Example 3: Absorption is Functionally Useless (Low-Damage Absorption)
Jim was lucky enough to pull a set of Frostproof Leathers (10%) from a chest before taking on the legion of Ice Spiders in Misery’s Peak. Thinking he’s covered, he charges in, only to get blasted into oblivion by the illusion of defense.
- For argument’s sake, Ice Spider Cold Breath does 20-30 damage per spray
- This results in 2-3 damage being negated from each spray
- A Cold Resistance 5 item would have had effectively double the elemental defense
Example 4: Absorption can Save Your Ass (High-Damage Absorption)
Bob and Jim are a little more savvy, these days. Both are packing Fire Resistance 30 items – Jim on a ring, and Bob on his flashy new Firebreak plate mail which also has 20% absorption on it, which of course Jim mocks mercilessly after his encounter with the Ice Spiders and absorption’s complete lack of effective help whatsoever. During one of these mockeries, they both happen to get caught unawares by a brutal Flame Strike from a champ druid.
- Both Bob and Jim have 300hp
- This particular Flame Strike crits for 350 damage
- Jim takes (350 – 30) = 320 damage and becomes a soul stone with -20hp
- Bob takes (350 – 30) = 320 – 20% (64) = 256 damage, grabs Jim’s soul stone, and retreats to regroup.
Example 5: Layers will Always Trump One-Trick Ponies
Having learned his lesson from the champ druid, Jim now packs along Protection from Elements in addition to his Orcish Privateer’s Boots (Fire Resist 50, 30% Fire Absorption). He even offers to cast Pro-E on a fellow ranger in the party standing beside him before going toe-to-toe with Velah, who replies mockingly, “I’ve got a +50 Reflex save and Evasion. I don’t need protection.”
- Both Jim and the ranger get caught in Velah’s inflammatory halitosis to the tune of 650 damage
- Both Jim and the ranger roll a 1 on their reflex saves and eat the blast in the face
- Jim takes….
o 650 – 120 (Protection from Fire) = 530;
o 530 – 50 (Resist Fire from boots) = 480;
o 480 – 30% (144) = 336 total fire damage.
- The ranger takes… 650 fire damage. Ouch!
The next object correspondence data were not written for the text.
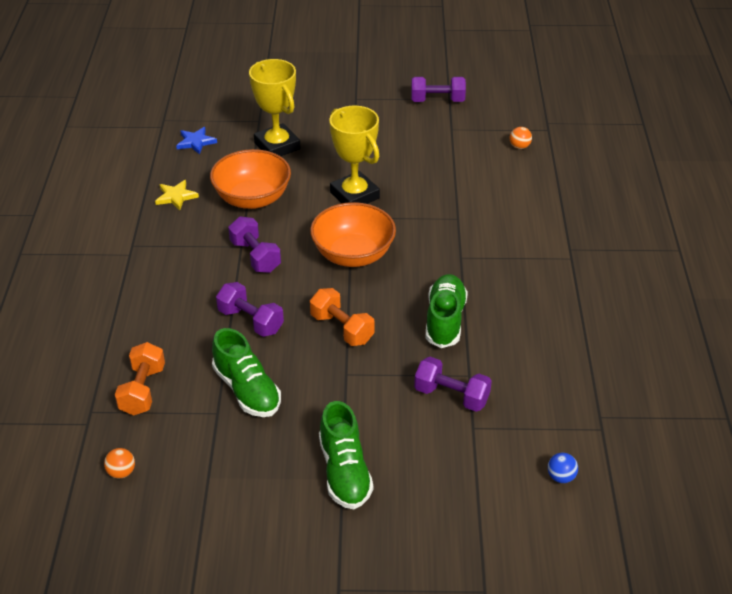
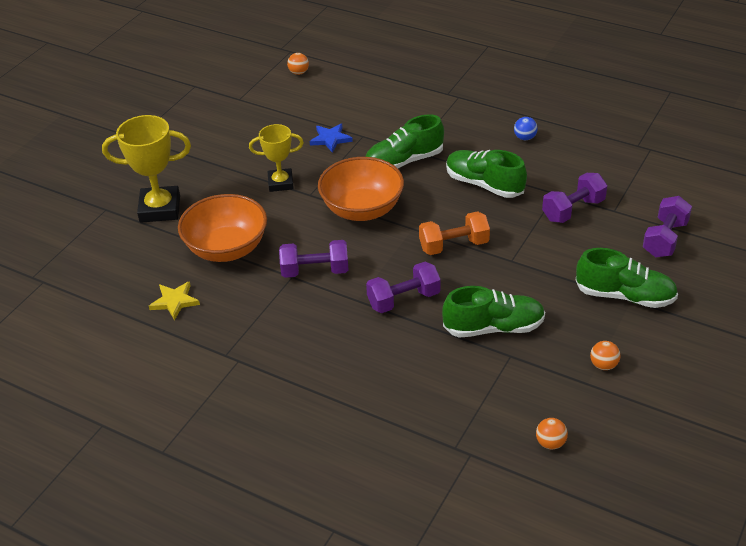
camera: 60 degrees left, 0 degrees up
orange dumbbell [115,342,165,416] -> none
blue star [176,127,217,155] -> blue star moved to [310,123,353,153]
yellow trophy [329,106,380,204] -> yellow trophy [249,124,304,192], size x0.64
purple dumbbell [411,77,466,102] -> purple dumbbell moved to [643,196,692,257]
blue ball [548,453,578,483] -> blue ball moved to [514,117,538,140]
none -> green shoe [366,114,444,169]
none -> orange ball [590,341,620,370]

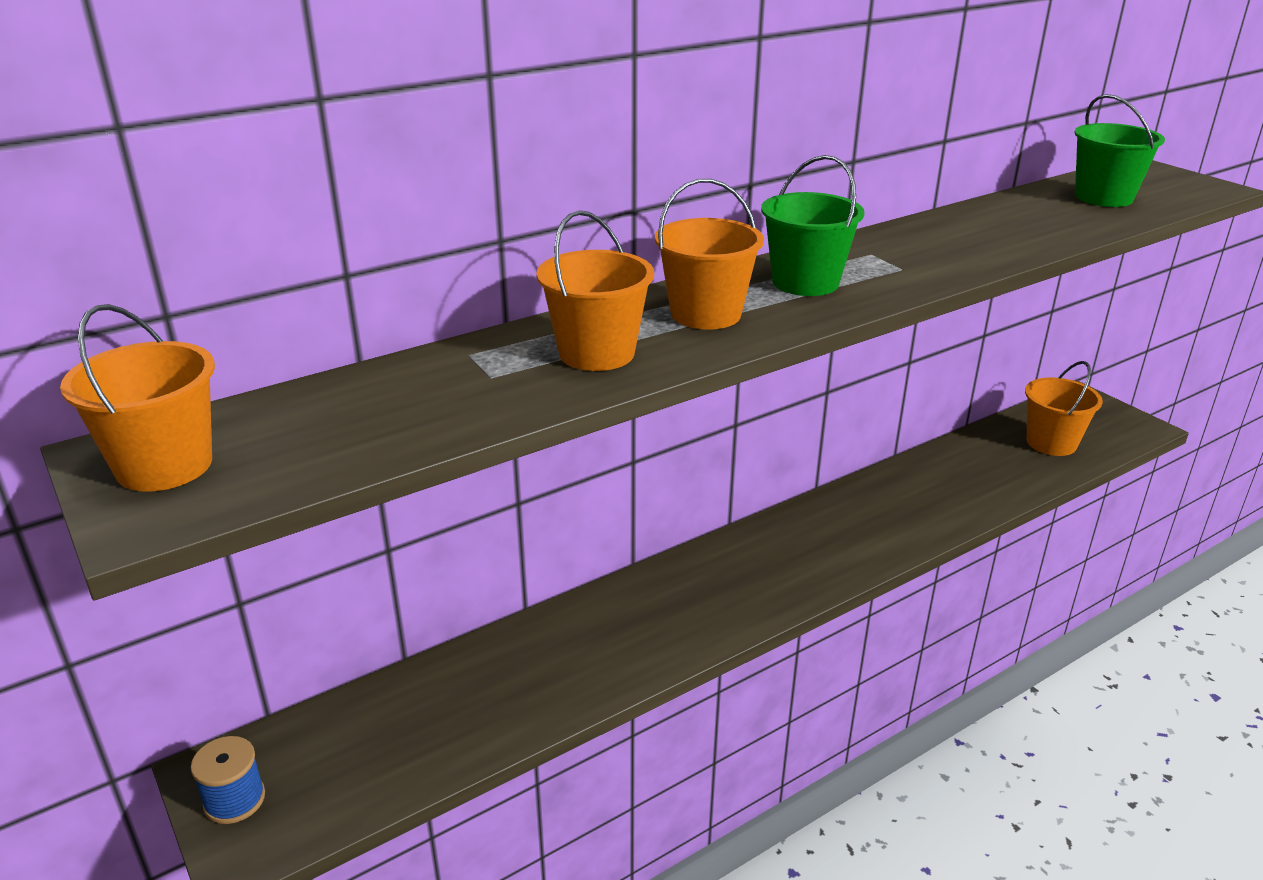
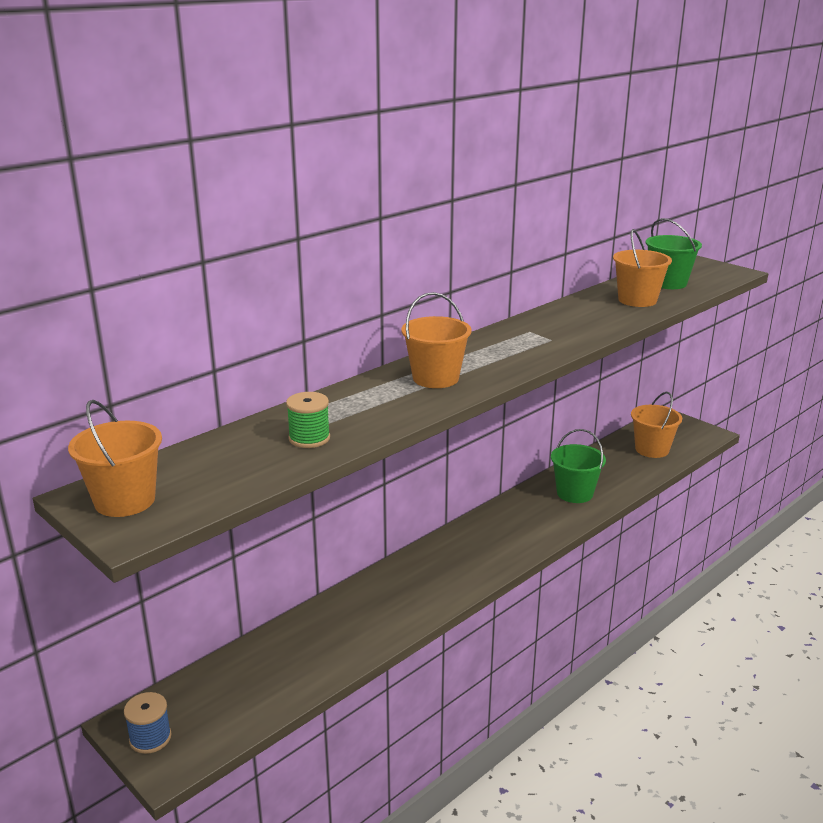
camera: 10 degrees left, 5 degrees down
orange bucket [536,210,654,371] -> orange bucket moved to [613,229,672,307]
green bucket [761,155,865,296] -> green bucket moved to [551,429,606,503]
none -> green spool [286,392,330,448]

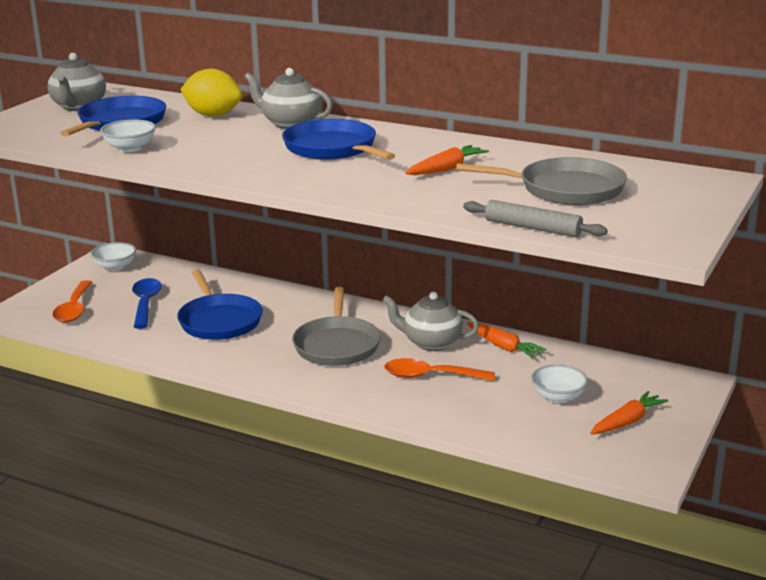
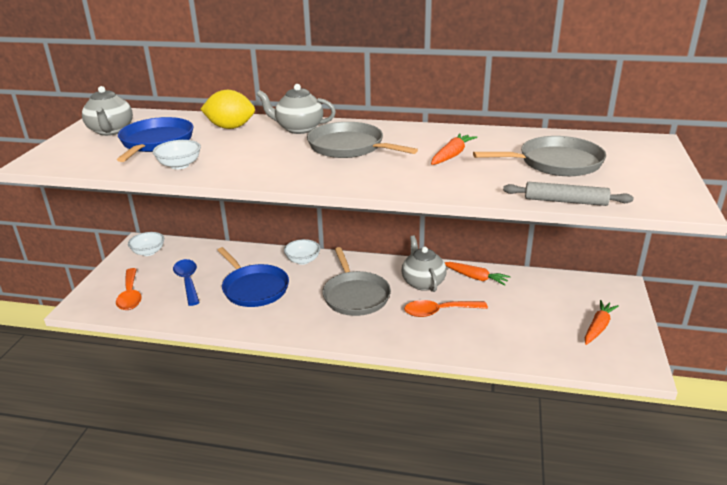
camera: 15 degrees left, 5 degrees up
blue pan [282,119,396,160] -> grey pan [307,122,418,158]
grey teapot [383,292,479,351] -> grey teapot turned 75 degrees clockwise [402,235,447,292]
white bowl [531,364,588,403] -> white bowl moved to [284,239,320,265]

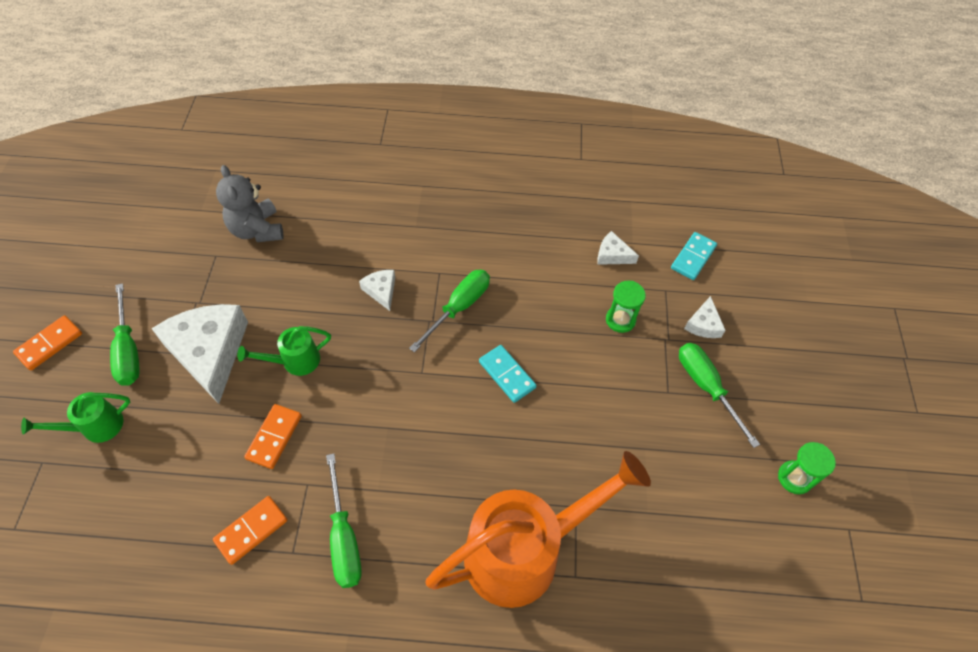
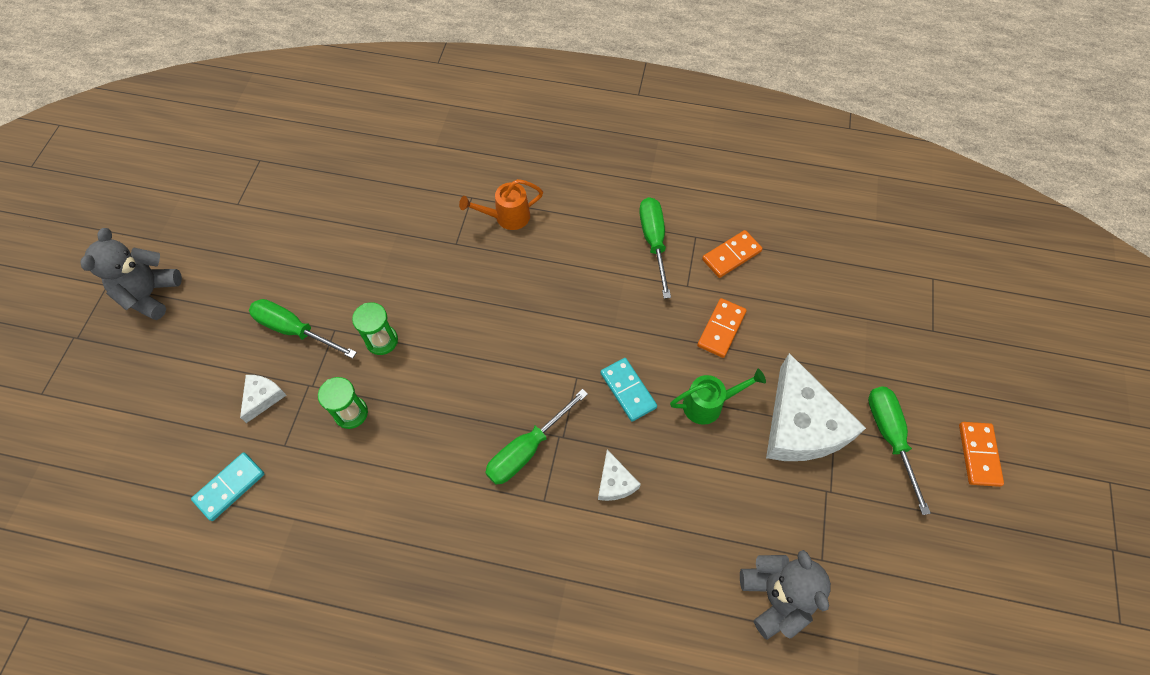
camera: 170 degrees left, 5 degrees up
orange domino [13,315,82,371] -> orange domino turned 45 degrees counterclockwise [959,422,1004,487]
green watering can [21,392,130,443] -> none
orange watering can [425,451,651,608] -> orange watering can [459,179,543,230], size x0.45
turquoise domino [479,345,537,403] -> turquoise domino moved to [600,358,657,422]
white cheese [597,231,639,265] -> none
green screwdriver [679,343,760,448] -> green screwdriver turned 135 degrees clockwise [249,299,357,359]
green hourglass [778,442,836,494] -> green hourglass moved to [352,302,398,355]
none -> grey teddy bear [80,228,182,320]

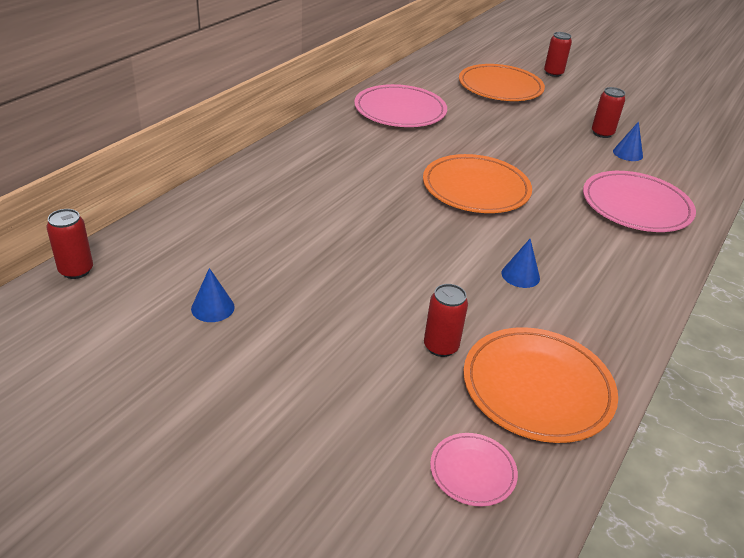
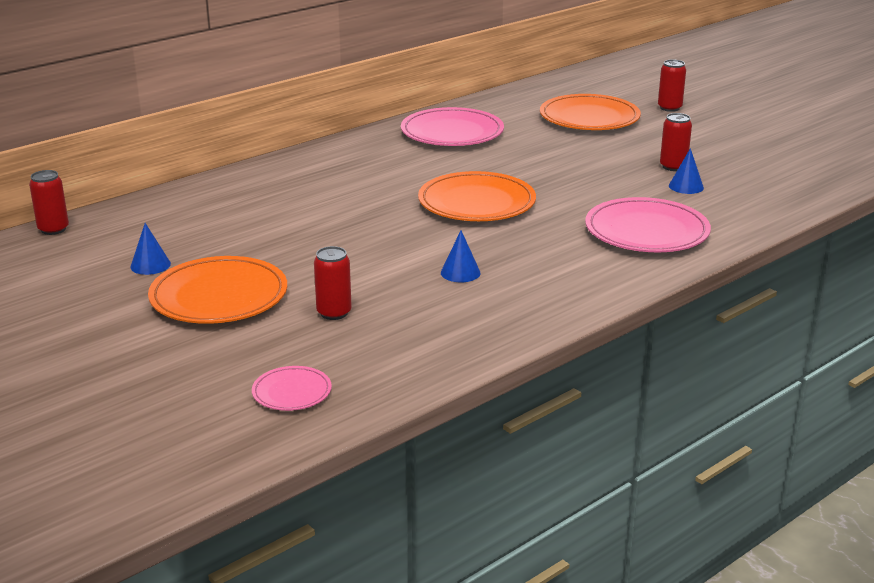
camera: 20 degrees right, 10 degrees down
orange plate [463,327,618,443] -> orange plate moved to [148,256,287,324]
I don’t want this to sound like it’s claiming Evasion is useless – nothing could be farther from the truth. However, it’s nice to survive when you roll a 1.. and it’s bad practice to rely that you’ll never roll a 1 until you get Epic Reflexes. Nor am I picking on rangers.. especially since rangers can innately cast both Resist and Protection. It IS, however, making fun of folks who rely exclusively on a single layer of defenses and occasionally get facepasted as a result. Also – Polar Ray doesn’t have a saving throw, at all… let that sink in for a moment.
So what’s the take-away?
The simplest answer to the question of “what’s the best elemental defense?” isn’t actually simple at all. As you can see from the above illustrations – all of the archetypes of which I’ve seen happen on many an occasion in actual Elite gameplay – all suggest that there is no single, clear-cut answer. Which one is best depends very heavily on where, what, and when you need it. Resistance is going to serve you better for repeated exposure to low-to-moderate levels of damage, while Protection is going to serve you better as insurance against a single massive hit.. although, as with most insurance policies, you’ll have to keep paying the premiums by re-applying it. Absorption may not make much of a difference until the Eveningstar range of Heroic levels and Epic play, but once there, can make the difference between life and death. As with many things in DDO, it’s all fluid and layered – but hopefully, this will at least give you a better idea of how the river twists and turns.